__REQUIRED WORK__. Your answer must be the lines from the start of the records through the line with "ed.). Paris: Montchrestien.</div>", exactly as written, without the pictures.

[Rendered images with source text]
= Beginning of Section =

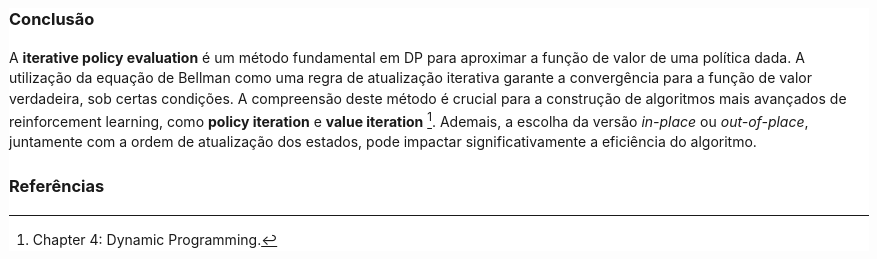 ### Conclusão

A **iterative policy evaluation** é um método fundamental em DP para aproximar a função de valor de uma política dada. A utilização da equação de Bellman como uma regra de atualização iterativa garante a convergência para a função de valor verdadeira, sob certas condições. A compreensão deste método é crucial para a construção de algoritmos mais avançados de reinforcement learning, como **policy iteration** e **value iteration** [^1]. Ademais, a escolha da versão *in-place* ou *out-of-place*, juntamente com a ordem de atualização dos estados, pode impactar significativamente a eficiência do algoritmo.

### Referências

[^1]: Chapter 4: Dynamic Programming.
[^2]: Section 4.1: Policy Evaluation (Prediction).
[^3]: Section 4.1: Iterative Policy Evaluation (In-Place).
[^4]: Example 4.1: Gridworld.
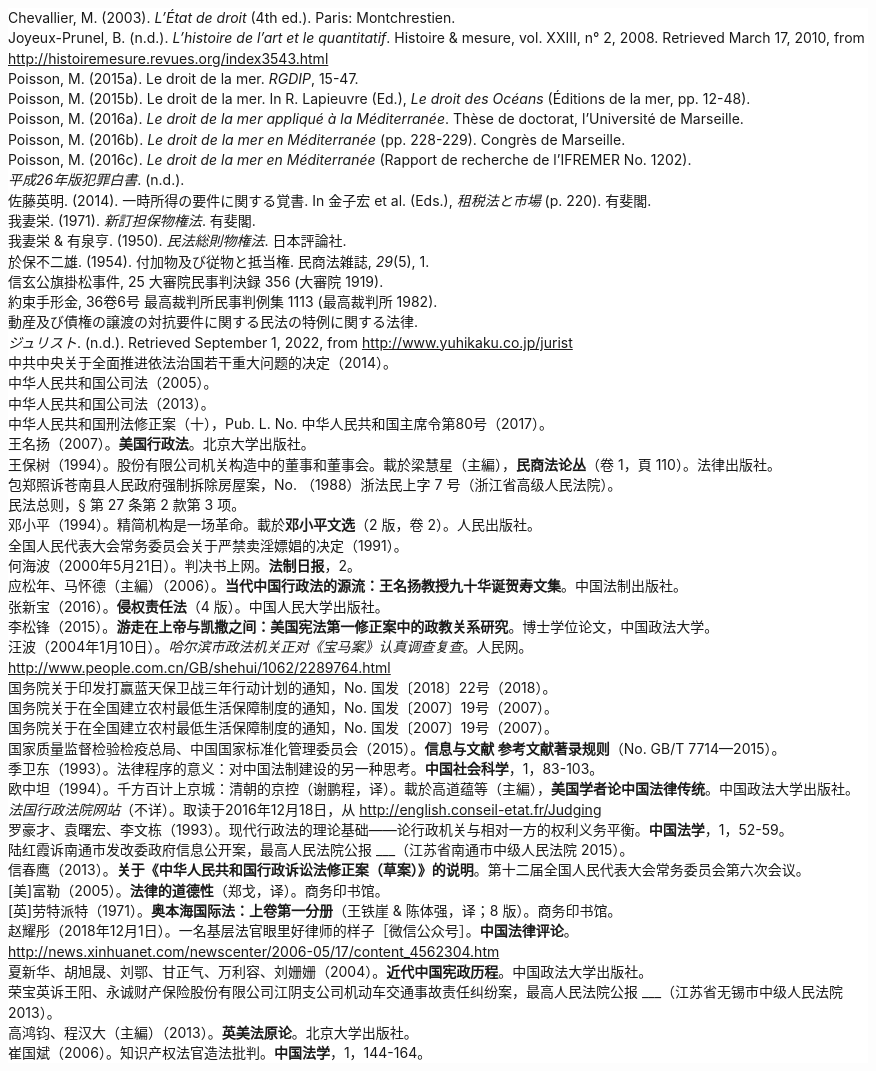   <div class="csl-entry">Chevallier, M. (2003). <i>L’État de droit</i> (4th ed.). Paris: Montchrestien.</div>
  <div class="csl-entry">Joyeux-Prunel, B. (n.d.). <i>L’histoire de l’art et le quantitatif</i>. Histoire &#38; mesure, vol. XXIII, n° 2, 2008. Retrieved March 17, 2010, from <a href="http://histoiremesure.revues.org/index3543.html">http://histoiremesure.revues.org/index3543.html</a></div>
  <div class="csl-entry">Poisson, M. (2015a). Le droit de la mer. <i>RGDIP</i>, 15-47.</div>
  <div class="csl-entry">Poisson, M. (2015b). Le droit de la mer. In R. Lapieuvre (Ed.), <i>Le droit des Océans</i> (Éditions de la mer, pp. 12-48).</div>
  <div class="csl-entry">Poisson, M. (2016a). <i>Le droit de la mer appliqué à la Méditerranée</i>. Thèse de doctorat, l’Université de Marseille.</div>
  <div class="csl-entry">Poisson, M. (2016b). <i>Le droit de la mer en Méditerranée</i> (pp. 228-229). Congrès de Marseille.</div>
  <div class="csl-entry">Poisson, M. (2016c). <i>Le droit de la mer en Méditerranée</i> (Rapport de recherche de l’IFREMER No. 1202).</div>
  <div class="csl-entry"><i>平成26年版犯罪白書</i>. (n.d.).</div>
  <div class="csl-entry">佐藤英明. (2014). 一時所得の要件に関する覚書. In 金子宏 et al. (Eds.), <i>租税法と市場</i> (p. 220). 有斐閣.</div>
  <div class="csl-entry">我妻栄. (1971). <i>新訂担保物権法</i>. 有斐閣.</div>
  <div class="csl-entry">我妻栄 &#38; 有泉亨. (1950). <i>民法総則物権法</i>. 日本評論社.</div>
  <div class="csl-entry">於保不二雄. (1954). 付加物及び従物と抵当権. 民商法雑誌, <i>29</i>(5), 1.</div>
  <div class="csl-entry">信玄公旗掛松事件, 25 大審院民事判決録 356 (大審院 1919).</div>
  <div class="csl-entry">約束手形金, 36卷6号 最高裁判所民事判例集 1113 (最高裁判所 1982).</div>
  <div class="csl-entry">動産及び債権の譲渡の対抗要件に関する民法の特例に関する法律.</div>
  <div class="csl-entry"><i>ジュリスト</i>. (n.d.). Retrieved September 1, 2022, from <a href="http://www.yuhikaku.co.jp/jurist">http://www.yuhikaku.co.jp/jurist</a></div>
  <div class="csl-entry">中共中央关于全面推进依法治国若干重大问题的决定（2014）。</div>
  <div class="csl-entry">中华人民共和国公司法（2005）。</div>
  <div class="csl-entry">中华人民共和国公司法（2013）。</div>
  <div class="csl-entry">中华人民共和国刑法修正案（十），Pub. L. No. 中华人民共和国主席令第80号（2017）。</div>
  <div class="csl-entry">王名扬（2007）。<b>美国行政法</b>。北京大学出版社。</div>
  <div class="csl-entry">王保树（1994）。股份有限公司机关构造中的董事和董事会。載於梁慧星（主編），<b>民商法论丛</b>（卷 1，頁 110）。法律出版社。</div>
  <div class="csl-entry">包郑照诉苍南县人民政府强制拆除房屋案，No. （1988）浙法民上字 7 号（浙江省高级人民法院）。</div>
  <div class="csl-entry">民法总则，§ 第 27 条第 2 款第 3 项。</div>
  <div class="csl-entry">邓小平（1994）。精简机构是一场革命。載於<b>邓小平文选</b>（2 版，卷 2）。人民出版社。</div>
  <div class="csl-entry">全国人民代表大会常务委员会关于严禁卖淫嫖娼的决定（1991）。</div>
  <div class="csl-entry">何海波（2000年5月21日）。判决书上网。<b>法制日报</b>，2。</div>
  <div class="csl-entry">应松年、马怀德（主編）（2006）。<b>当代中国行政法的源流：王名扬教授九十华诞贺寿文集</b>。中国法制出版社。</div>
  <div class="csl-entry">张新宝（2016）。<b>侵权责任法</b>（4 版）。中国人民大学出版社。</div>
  <div class="csl-entry">李松锋（2015）。<b>游走在上帝与凯撒之间：美国宪法第一修正案中的政教关系研究</b>。博士学位论文，中国政法大学。</div>
  <div class="csl-entry">汪波（2004年1月10日）。<i>哈尔滨市政法机关正对《宝马案》认真调查复查</i>。人民网。<a href="http://www.people.com.cn/GB/shehui/1062/2289764.html">http://www.people.com.cn/GB/shehui/1062/2289764.html</a></div>
  <div class="csl-entry">国务院关于印发打赢蓝天保卫战三年行动计划的通知，No. 国发〔2018〕22号（2018）。</div>
  <div class="csl-entry">国务院关于在全国建立农村最低生活保障制度的通知，No. 国发〔2007〕19号（2007）。</div>
  <div class="csl-entry">国务院关于在全国建立农村最低生活保障制度的通知，No. 国发〔2007〕19号（2007）。</div>
  <div class="csl-entry">国家质量监督检验检疫总局、中国国家标准化管理委员会（2015）。<b>信息与文献 参考文献著录规则</b>（No. GB/T 7714—2015）。</div>
  <div class="csl-entry">季卫东（1993）。法律程序的意义：对中国法制建设的另一种思考。<b>中国社会科学</b>，1，83-103。</div>
  <div class="csl-entry">欧中坦（1994）。千方百计上京城：清朝的京控（谢鹏程，译）。載於高道蕴等（主編），<b>美国学者论中国法律传统</b>。中国政法大学出版社。</div>
  <div class="csl-entry"><i>法国行政法院网站</i>（不详）。取读于2016年12月18日，从 <a href="http://english.conseil-etat.fr/Judging">http://english.conseil-etat.fr/Judging</a></div>
  <div class="csl-entry">罗豪才、袁曙宏、李文栋（1993）。现代行政法的理论基础——论行政机关与相对一方的权利义务平衡。<b>中国法学</b>，1，52-59。</div>
  <div class="csl-entry">陆红霞诉南通市发改委政府信息公开案，最高人民法院公报 ___（江苏省南通市中级人民法院 2015）。</div>
  <div class="csl-entry">信春鹰（2013）。<b>关于《中华人民共和国行政诉讼法修正案（草案）》的说明</b>。第十二届全国人民代表大会常务委员会第六次会议。</div>
  <div class="csl-entry">[美]富勒（2005）。<b>法律的道德性</b>（郑戈，译）。商务印书馆。</div>
  <div class="csl-entry">[英]劳特派特（1971）。<b>奥本海国际法：上卷第一分册</b>（王铁崖 &#38; 陈体强，译；8 版）。商务印书馆。</div>
  <div class="csl-entry">赵耀彤（2018年12月1日）。一名基层法官眼里好律师的样子［微信公众号］。<b>中国法律评论</b>。<a href="http://news.xinhuanet.com/newscenter/2006-05/17/content_4562304.htm">http://news.xinhuanet.com/newscenter/2006-05/17/content_4562304.htm</a></div>
  <div class="csl-entry">夏新华、胡旭晟、刘鄂、甘正气、万利容、刘姗姗（2004）。<b>近代中国宪政历程</b>。中国政法大学出版社。</div>
  <div class="csl-entry">荣宝英诉王阳、永诚财产保险股份有限公司江阴支公司机动车交通事故责任纠纷案，最高人民法院公报 ___（江苏省无锡市中级人民法院 2013）。</div>
  <div class="csl-entry">高鸿钧、程汉大（主編）（2013）。<b>英美法原论</b>。北京大学出版社。</div>
  <div class="csl-entry">崔国斌（2006）。知识产权法官造法批判。<b>中国法学</b>，1，144-164。</div>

= End of Section =

__SOLUTION FOR THIS EXERCISE__.
 ### Conclusão

A **iterative policy evaluation** é um método fundamental em DP para aproximar a função de valor de uma política dada. A utilização da equação de Bellman como uma regra de atualização iterativa garante a convergência para a função de valor verdadeira, sob certas condições. A compreensão deste método é crucial para a construção de algoritmos mais avançados de reinforcement learning, como **policy iteration** e **value iteration** [^1]. Ademais, a escolha da versão *in-place* ou *out-of-place*, juntamente com a ordem de atualização dos estados, pode impactar significativamente a eficiência do algoritmo.

### Referências

[^1]: Chapter 4: Dynamic Programming.
[^2]: Section 4.1: Policy Evaluation (Prediction).
[^3]: Section 4.1: Iterative Policy Evaluation (In-Place).
[^4]: Example 4.1: Gridworld.
   <div class="csl-entry">Chevallier, M. (2003). <i>L’État de droit</i> (4th ed.). Paris: Montchrestien.</div>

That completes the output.